# Help/Burlap hat for scarecrow



## Spats (Sep 21, 2006)

Well, you have a few options. 
One is to decide on a form, like a milk bucket, and cover it in plastic wrap.
Take a wide circle of burlap. Make sure it's about 18-20 across, then add for the brim, so if you want a 4 inch brim, it might be 20+4, 24 inches in diameter.
Soak the burlap circle in monster mud and shape it over the form, making sure to get the brim to lay flat all around it, (There will be wrinkles and puckers, this isn't felt, but that's part of the charm) then tie it close to the base of the form with a bit of twine. Then start layering on monster mud, a layer at a time until the hat has the relative thickness of the photos at Pumpkinrot.
When it's dry, remove the form, paint as you wish and glue the hat to your scarecrow's head.

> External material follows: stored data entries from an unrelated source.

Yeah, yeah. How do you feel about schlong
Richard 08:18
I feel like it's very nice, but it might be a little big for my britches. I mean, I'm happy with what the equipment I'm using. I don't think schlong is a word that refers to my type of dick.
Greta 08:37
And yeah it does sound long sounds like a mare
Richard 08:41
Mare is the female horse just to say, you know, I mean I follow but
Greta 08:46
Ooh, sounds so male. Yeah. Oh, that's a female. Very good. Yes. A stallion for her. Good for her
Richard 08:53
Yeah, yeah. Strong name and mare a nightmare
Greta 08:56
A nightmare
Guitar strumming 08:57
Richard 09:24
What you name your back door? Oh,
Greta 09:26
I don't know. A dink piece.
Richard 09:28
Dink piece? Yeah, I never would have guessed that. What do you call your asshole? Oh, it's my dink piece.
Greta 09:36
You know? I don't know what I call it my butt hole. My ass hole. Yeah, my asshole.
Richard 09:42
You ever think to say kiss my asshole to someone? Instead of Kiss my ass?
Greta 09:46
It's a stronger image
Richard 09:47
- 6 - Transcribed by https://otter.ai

Another option might be a "pieced hat", a hat made from attached pieces instead of shaped felt like most hats. In this case, you'd sew or staple a wide band of fabric around the form (again, like a milk bucket or a giant coffee can). 
You'd cut out a circle for the top and sew it on, and a ring for the brim.
Then, you again slather in monster mud.

I'm not Pumpkinrot, but that's what I would try.
Hey, ya never know. This may be the one topic that gets Pumpkinrot to say hi to all his admirerers and give a fan some tips.


----------



## DeadTed (Aug 12, 2007)

I saw some burlap at Lowe's today and it reminded me of this thread. Anyway, why not find a hat you like, either similar or not to Pumpkinrots, and sew on burlap over that? Seems like it'd be easier than making one or forming one. Add the monster mud if you want or whatever.

I'm sure you can find a hat you like somewhere - ebay, thrift store. Just FYI, the burlap at Lowe's is 3' by 25' and $8.


----------